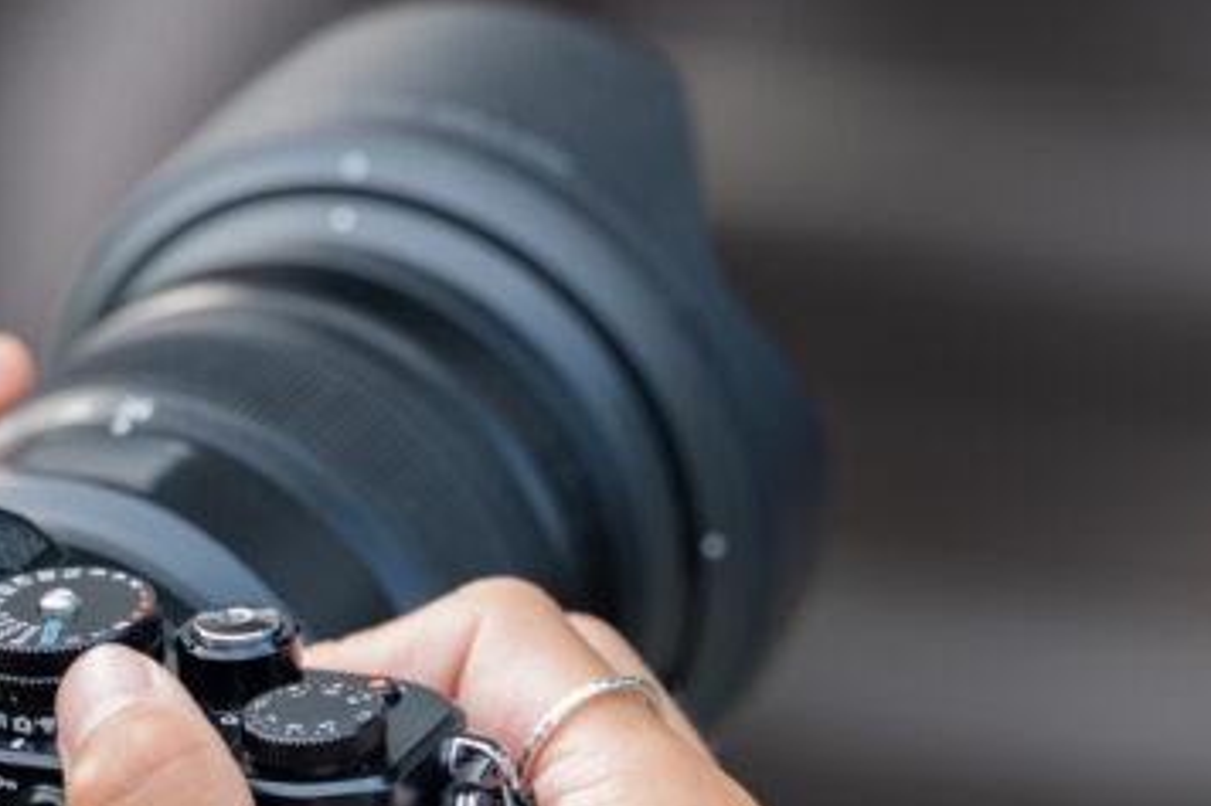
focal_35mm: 302
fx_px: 10154
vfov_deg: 4.5
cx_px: 371
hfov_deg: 6.8
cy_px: 743
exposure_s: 1/1000
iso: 800
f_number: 4
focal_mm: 105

What is expected
Go through the entries above and output them exactly, without pictures.

Task response
focal_35mm: 302
fx_px: 10154
vfov_deg: 4.5
cx_px: 371
hfov_deg: 6.8
cy_px: 743
exposure_s: 1/1000
iso: 800
f_number: 4
focal_mm: 105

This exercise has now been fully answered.